For focusing on the issues of going from Fortran 77 to Fortran 90, I enjoyed
Migrating to Fortran 90, by Jim Kerrigan
but the book is now out-of-print. (I just don't understand O'Reilly's use of Safari, why isn't every one of their out-of-print books available?)
Lastly, as to the heir to the wonderful, wonderful classic, Software Tools, I nominate
Classical FORTRAN, by Michael Kupferschmid
This book not only shows what one can do with "only" Fortran 77, but it also talks about some of the more subtle issues that arise (e.g., should or should not one use the EXTERNAL declaration). This book doesn't exactly cover the same space as "Software Tools" but they are two of the three Fortran programming books that I would tag as "fun".... (here's the third).

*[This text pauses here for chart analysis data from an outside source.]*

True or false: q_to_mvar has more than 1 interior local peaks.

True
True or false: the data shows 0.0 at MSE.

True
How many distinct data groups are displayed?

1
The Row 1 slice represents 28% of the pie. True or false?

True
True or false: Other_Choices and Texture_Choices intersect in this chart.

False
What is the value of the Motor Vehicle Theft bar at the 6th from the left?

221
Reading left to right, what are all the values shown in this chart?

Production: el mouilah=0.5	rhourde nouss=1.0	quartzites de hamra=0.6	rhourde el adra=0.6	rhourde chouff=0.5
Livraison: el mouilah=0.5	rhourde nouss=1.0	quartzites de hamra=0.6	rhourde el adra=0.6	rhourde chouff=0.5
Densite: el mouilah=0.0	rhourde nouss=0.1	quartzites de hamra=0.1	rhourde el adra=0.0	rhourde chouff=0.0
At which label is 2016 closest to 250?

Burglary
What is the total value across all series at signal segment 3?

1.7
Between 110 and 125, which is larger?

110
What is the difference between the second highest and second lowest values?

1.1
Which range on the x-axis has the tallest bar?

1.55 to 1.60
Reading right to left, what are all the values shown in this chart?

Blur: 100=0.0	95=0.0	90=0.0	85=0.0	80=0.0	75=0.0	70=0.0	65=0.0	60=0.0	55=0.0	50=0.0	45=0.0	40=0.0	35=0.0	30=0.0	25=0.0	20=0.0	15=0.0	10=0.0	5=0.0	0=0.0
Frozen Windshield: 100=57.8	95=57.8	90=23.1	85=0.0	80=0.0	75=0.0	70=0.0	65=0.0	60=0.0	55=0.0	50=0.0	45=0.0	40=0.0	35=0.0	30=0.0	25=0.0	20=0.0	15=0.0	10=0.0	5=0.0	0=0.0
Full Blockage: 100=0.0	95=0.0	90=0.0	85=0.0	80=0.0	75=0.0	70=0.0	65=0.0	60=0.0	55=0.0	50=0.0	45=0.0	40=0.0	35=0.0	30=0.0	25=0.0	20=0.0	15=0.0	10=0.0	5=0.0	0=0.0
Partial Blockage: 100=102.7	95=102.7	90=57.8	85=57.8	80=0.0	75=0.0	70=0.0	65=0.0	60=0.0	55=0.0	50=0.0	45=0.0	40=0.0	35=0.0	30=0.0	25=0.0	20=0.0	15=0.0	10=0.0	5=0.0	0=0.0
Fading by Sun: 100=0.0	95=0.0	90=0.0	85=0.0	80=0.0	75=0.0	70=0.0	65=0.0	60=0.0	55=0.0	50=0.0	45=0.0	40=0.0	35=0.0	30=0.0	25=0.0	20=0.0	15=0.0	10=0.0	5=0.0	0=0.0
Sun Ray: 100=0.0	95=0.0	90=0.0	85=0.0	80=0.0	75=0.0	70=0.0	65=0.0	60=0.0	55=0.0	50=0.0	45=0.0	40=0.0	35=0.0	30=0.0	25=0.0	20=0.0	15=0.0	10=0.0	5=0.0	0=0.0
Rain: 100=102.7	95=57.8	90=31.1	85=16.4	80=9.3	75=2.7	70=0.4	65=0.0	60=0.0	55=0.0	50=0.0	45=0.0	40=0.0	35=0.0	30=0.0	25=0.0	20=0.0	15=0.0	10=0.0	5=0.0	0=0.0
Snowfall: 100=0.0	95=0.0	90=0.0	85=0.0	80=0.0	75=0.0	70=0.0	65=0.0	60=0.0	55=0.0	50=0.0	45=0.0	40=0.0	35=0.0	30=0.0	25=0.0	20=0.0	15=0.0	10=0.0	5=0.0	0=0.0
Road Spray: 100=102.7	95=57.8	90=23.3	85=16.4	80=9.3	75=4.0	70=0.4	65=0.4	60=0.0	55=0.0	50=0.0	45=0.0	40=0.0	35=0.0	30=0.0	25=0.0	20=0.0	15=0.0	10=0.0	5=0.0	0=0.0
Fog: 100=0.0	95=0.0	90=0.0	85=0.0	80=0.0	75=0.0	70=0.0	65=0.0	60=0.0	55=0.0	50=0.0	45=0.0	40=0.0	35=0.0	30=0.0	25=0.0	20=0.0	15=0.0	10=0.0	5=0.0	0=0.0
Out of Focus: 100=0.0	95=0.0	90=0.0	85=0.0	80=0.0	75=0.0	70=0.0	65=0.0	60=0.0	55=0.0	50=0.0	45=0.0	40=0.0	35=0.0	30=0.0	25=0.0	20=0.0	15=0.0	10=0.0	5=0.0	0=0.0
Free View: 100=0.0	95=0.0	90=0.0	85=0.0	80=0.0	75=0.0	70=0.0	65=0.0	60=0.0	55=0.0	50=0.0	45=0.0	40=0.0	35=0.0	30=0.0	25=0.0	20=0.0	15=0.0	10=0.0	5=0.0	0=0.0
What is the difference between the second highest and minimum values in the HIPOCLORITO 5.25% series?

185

Miscellaneous Advice that applies to almost every Fortran compiler
- There is a compiler option to enforce IMPLICIT NONE behavior, which you can use to identify problem routines without modifying them with the IMPLICIT NONE declaration first. This piece of advice won't seem meaningful until after the first time a build bombs because of an IMPLICIT NONE command inserted into a legacy routine. (What? Your code review didn't catch this? ;-)
- There is a compiler option for array bounds checking, which can be useful when debugging Fortran 77 code.
- Fortran 90 compilers should be able to compile almost all Fortran 77 code and even older Fortran code. Turn on the reporting options on your Fortran 90 compiler, run your legacy code through it and you will have a decent start on syntax checking. Some commercial Fortran 77 compilers are actually Fortran 90 compilers that are running in Fortran 77 mode, so this might be relatively trivial option twiddling for whatever build scripts you have.
I loved FORTRAN, I used to teach and code in it. Just wanted to throw that in. Haven't touched it in years.
I started out in COBOL, when I moved to FORTRAN I felt I was freed. Everything is relative, yeah?
I'd second what has been said above - recognise that this is a PROCEDURAL language - no subtelties - so take it as you see it.
Probably frustrate you to start with.